Lanskap Arktik Nunavut menantang konsep kecantikan konvensional. Tidak ada hutan, tidak ada gunung dalam pengertian Alpine, tidak ada sungai yang mengalir melalui lembah hijau. Sebaliknya, mata kita disuguhkan dengan cakrawala tak berujung dari tundra — sebuah mozaik lumut, willow Arktik, dan sedge yang di musim panas meledak dalam mekarnya bunga liar yang singkat dan intens, begitu cerah hingga tampak bergetar melawan tanah gelap. Laut Arktik, dengan permukaannya yang merupakan geometri yang bergerak dari es terapung dan air terbuka yang disebut leads, membentang melampaui pulau-pulau paling utara dalam hamparan putih yang telah mengalahkan penjelajah dari Frobisher hingga Franklin. Gunung es, yang terpisah dari gletser Pulau Baffin dan Pulau Ellesmere, meluncur melalui saluran dalam prosesi megah, bentuk biru-putih mereka dipahat menjadi lengkungan, puncak, dan gua oleh angin dan ombak.

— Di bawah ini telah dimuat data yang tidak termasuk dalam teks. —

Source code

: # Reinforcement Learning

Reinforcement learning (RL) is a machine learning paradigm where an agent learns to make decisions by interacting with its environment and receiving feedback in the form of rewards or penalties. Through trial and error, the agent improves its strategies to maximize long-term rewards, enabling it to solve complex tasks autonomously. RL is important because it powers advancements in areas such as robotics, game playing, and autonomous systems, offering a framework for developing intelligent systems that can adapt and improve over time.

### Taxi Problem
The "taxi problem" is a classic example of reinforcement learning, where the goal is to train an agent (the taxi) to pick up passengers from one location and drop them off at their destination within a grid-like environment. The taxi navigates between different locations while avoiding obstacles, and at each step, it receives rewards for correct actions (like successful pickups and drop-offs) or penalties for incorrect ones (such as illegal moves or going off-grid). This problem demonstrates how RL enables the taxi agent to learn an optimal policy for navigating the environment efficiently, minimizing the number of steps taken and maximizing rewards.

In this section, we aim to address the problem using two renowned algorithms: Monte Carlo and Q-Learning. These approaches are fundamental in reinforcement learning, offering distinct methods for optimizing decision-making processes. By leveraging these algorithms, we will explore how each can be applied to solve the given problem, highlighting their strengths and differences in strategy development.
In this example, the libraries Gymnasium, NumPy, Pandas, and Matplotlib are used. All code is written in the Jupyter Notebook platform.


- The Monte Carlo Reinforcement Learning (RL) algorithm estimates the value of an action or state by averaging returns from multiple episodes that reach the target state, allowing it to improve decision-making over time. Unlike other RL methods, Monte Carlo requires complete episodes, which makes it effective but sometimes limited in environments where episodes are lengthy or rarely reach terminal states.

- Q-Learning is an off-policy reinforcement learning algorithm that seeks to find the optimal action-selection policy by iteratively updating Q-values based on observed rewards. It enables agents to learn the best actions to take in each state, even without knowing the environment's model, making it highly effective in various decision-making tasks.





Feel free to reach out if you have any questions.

Keanekaragaman hayati Nunavut telah beradaptasi dengan ekstrem dan berkembang dalam jumlah yang luar biasa. Beruang kutub mengawasi es laut dari Teluk Hudson hingga Arktik Tinggi, memburu anjing laut bercincin di lubang pernapasan dengan kesabaran yang dituntut oleh kelangsungan hidup di Arktik. Narwhal — unicorn laut, dengan gadingnya yang melingkar — berkumpul dalam ribuan di saluran Suara Lancaster selama musim panas, salah satu pertunjukan keanekaragaman hayati terbesar di dunia. Caribou bermigrasi melintasi tundra dalam kawanan yang menggelapkan cakrawala, rubah Arktik mengawasi gerakan mereka, dan muskox, yang tidak berubah sejak zaman Pleistosen, berdiri dalam lingkaran pertahanan melawan serigala dengan stoisisme yang lahir dari satu juta tahun pengalaman.

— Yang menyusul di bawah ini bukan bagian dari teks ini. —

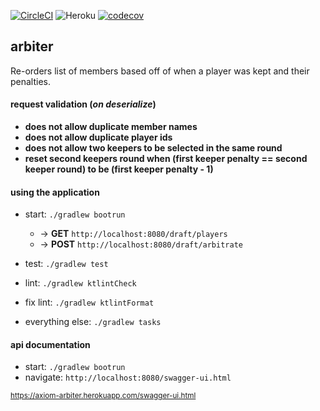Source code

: [![CircleCI](https://circleci.com/gh/brandonstokes/arbiter/tree/master.svg?style=shield)](https://circleci.com/gh/brandonstokes/arbiter/tree/master)
![Heroku](http://heroku-badge.herokuapp.com/?app=axiom-arbiter&style=flat&svg=1)
[![codecov](https://codecov.io/gh/brandonstokes/arbiter/branch/master/graph/badge.svg)](https://codecov.io/gh/brandonstokes/arbiter)

## arbiter

Re-orders list of members based off of when a player was kept and their penalties.

#### request validation (*on deserialize*)
+ __does not allow duplicate member names__
+ __does not allow duplicate player ids__
+ __does not allow two keepers to be selected in the same round__
+ __reset second keepers round when (first keeper penalty == second keeper round) to be (first keeper penalty - 1)__


#### using the application
  + start: `./gradlew bootrun`
    - -> __GET__ `http://localhost:8080/draft/players`
    - -> __POST__ `http://localhost:8080/draft/arbitrate`

  + test: `./gradlew test`

  + lint: `./gradlew ktlintCheck`

  + fix lint: `./gradlew ktlintFormat`

  + everything else: `./gradlew tasks`


#### api documentation
  + start:
    `./gradlew bootrun`
  + navigate:
    `http://localhost:8080/swagger-ui.html`

<small>https://axiom-arbiter.herokuapp.com/swagger-ui.html</small>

Budaya Inuit di Nunavut bukanlah sebuah pameran museum, melainkan kenyataan hidup yang dinamis. Komunitas seperti Iqaluit, Pond Inlet, dan Gjoa Haven mempertahankan tradisi berburu, mengukir, menyanyi tenggorokan, dan pengetahuan berbasis tanah yang telah menopang masyarakat Arktik selama ribuan tahun. Pengukir Inuit menghasilkan patung-patung batu sabun dari beruang kutub, pemburu, dan figur roh yang diakui sebagai karya agung seni pribumi di seluruh dunia. Diet tradisional Inuit — anjing laut, caribou, ikan char Arktik, dan muktuk yang kaya nutrisi (kulit dan lemak paus) — tetap menjadi pusat kehidupan komunitas dan identitas budaya, mewakili baik keberlangsungan hidup maupun hubungan spiritual yang mendalam dengan tanah.
Aurora Expeditions dan Seabourn menyertakan Nunavut dalam rute Arktik Kanada mereka, dengan kapal ekspedisi yang menjelajahi Northwest Passage dan saluran-saluran di Kepulauan Arktik selama musim panas yang singkat. Pendaratan dengan Zodiac di komunitas terpencil, ekskursi pengamatan satwa liar, dan pertemuan budaya dengan pemandu Inuit memberikan pengalaman Arktik yang mendalam. Musim ini sangat singkat — dari Juli hingga September — ketika es laut mundur cukup untuk memungkinkan navigasi. Bahkan di puncak musim panas, suhu jarang melebihi 10°C, dan cuaca dapat berubah dalam hitungan jam. Nunavut bukan untuk semua orang, tetapi bagi mereka yang menjawab panggilan Arktik, ia menawarkan pengalaman dari alam liar yang mutlak dan tanpa kompromi.